Exercise objective » Please pull out each line of the records that contains the word "displayed". Case matters.

Chart understanding data
########

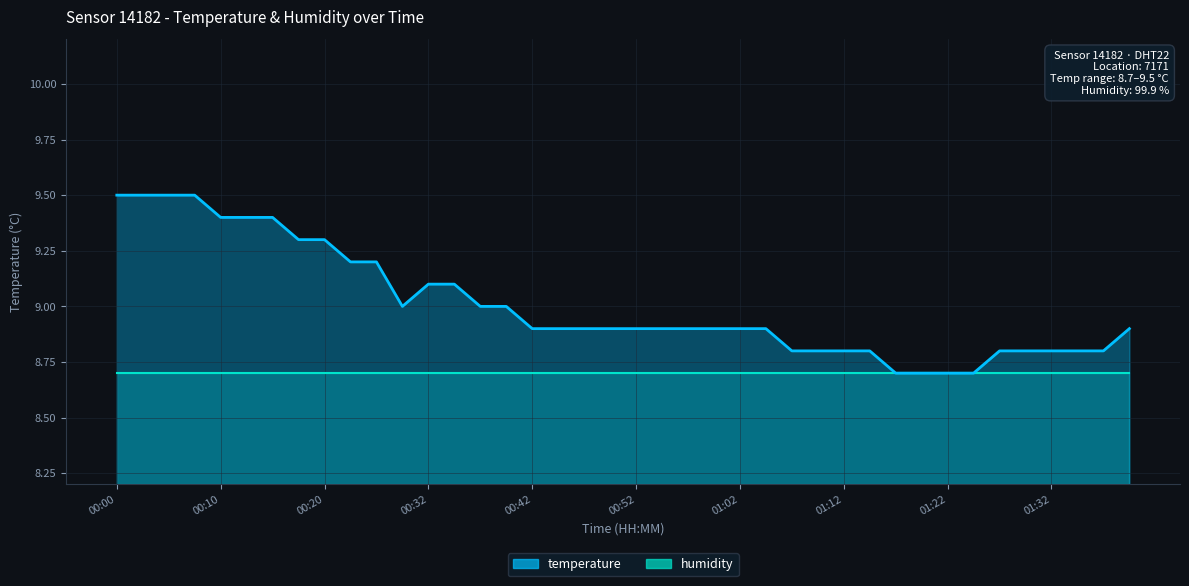

List the labels in order of value, largest first.

00:00, 00:03, 00:05, 00:08, 00:10, 00:13, 00:15, 00:17, 00:20, 00:22, 00:25, 00:32, 00:35, 00:30, 00:37, 00:40, 00:42, 00:45, 00:47, 00:50, 00:52, 00:55, 00:57, 00:59, 01:02, 01:04, 01:39, 01:07, 01:10, 01:12, 01:15, 01:27, 01:29, 01:32, 01:34, 01:37, 01:17, 01:19, 01:22, 01:24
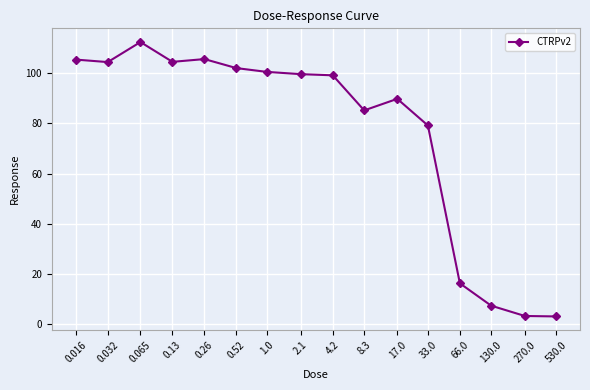

How many lines are shown in the chart?

1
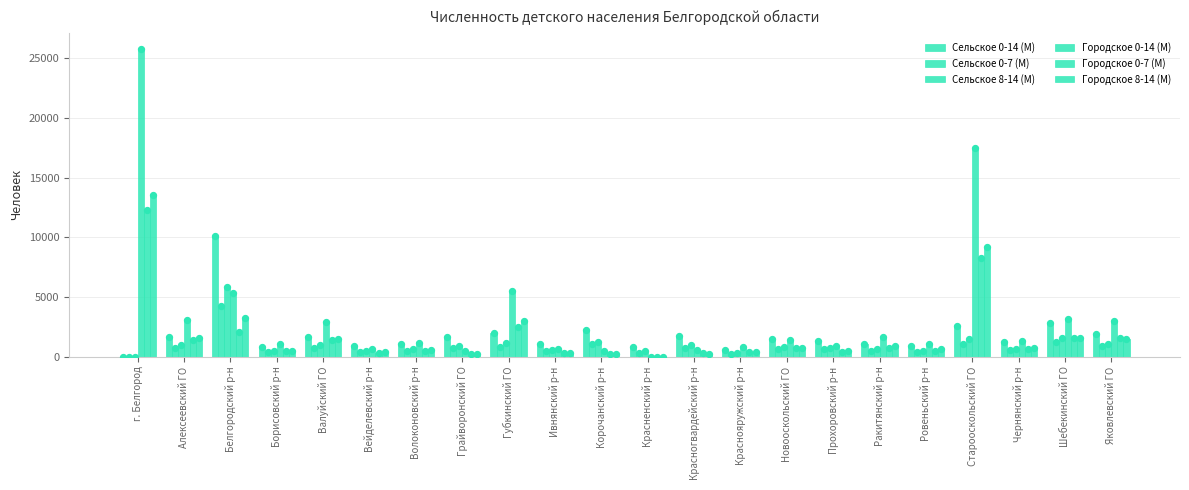

Is the value of Сельское 0-14 (М) at Чернянский р-н greater than the value of Сельское 8-14 (М) at Ивнянский р-н?

Yes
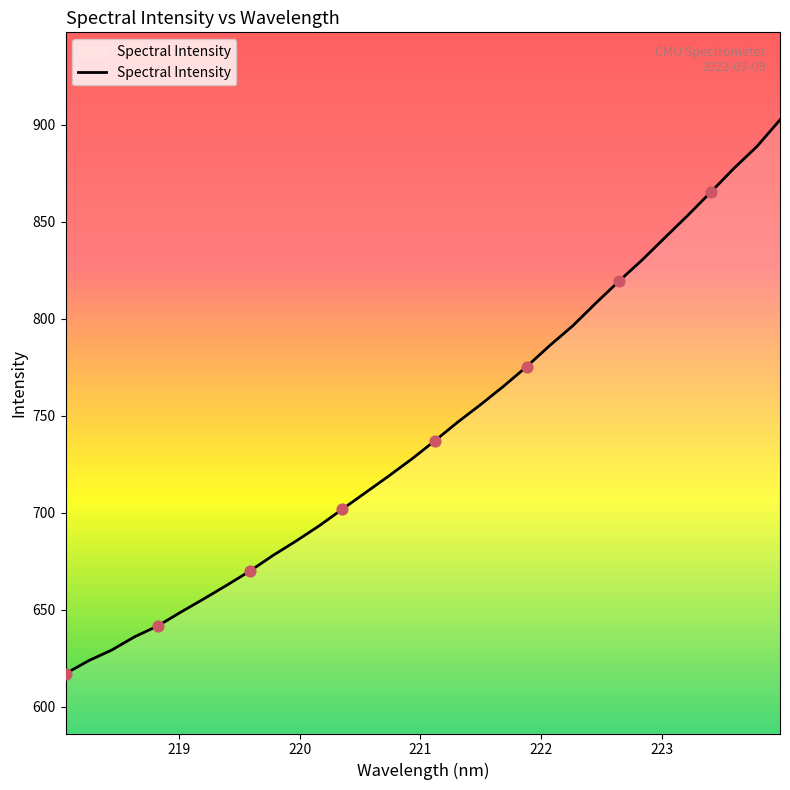

What is the greatest value displayed?

902.5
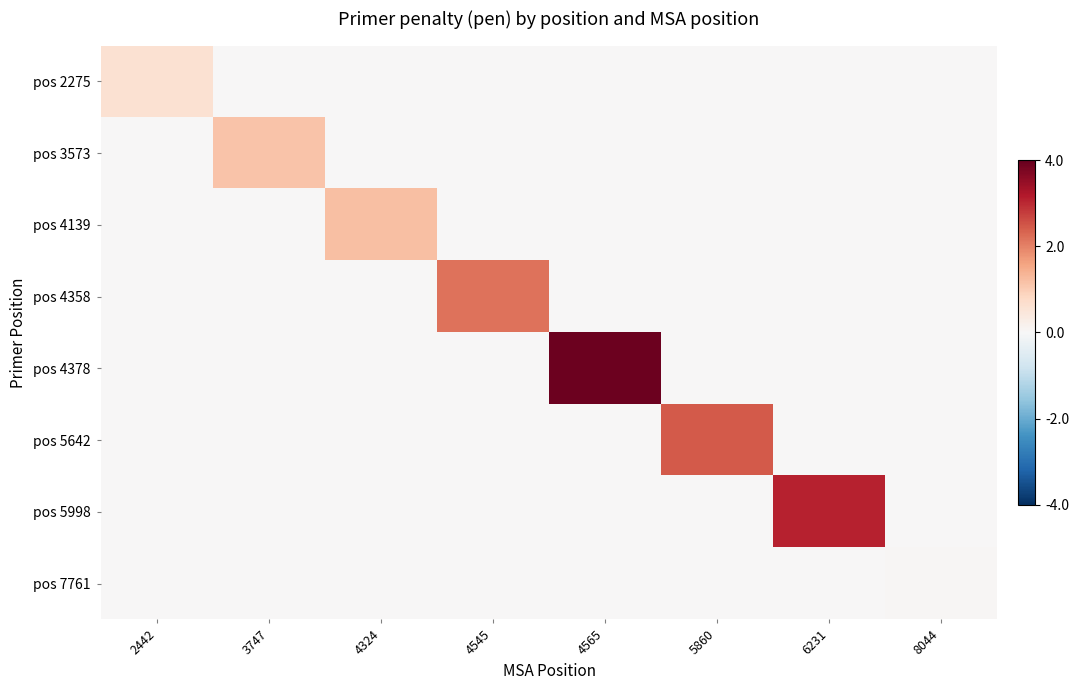

What is the difference between the highest and lowest values at 2442?

0.6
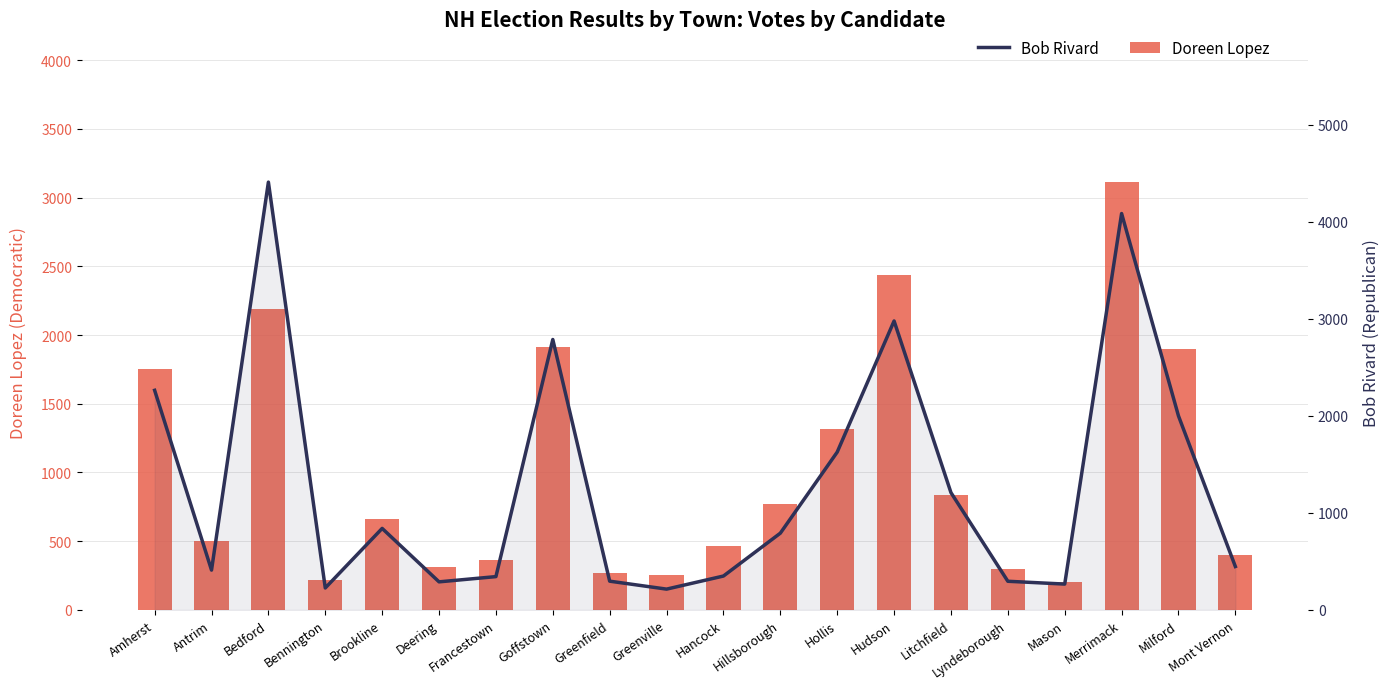

What is the smallest value displayed?

202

########

Answer space »
What is the greatest value displayed?
What is the smallest value displayed?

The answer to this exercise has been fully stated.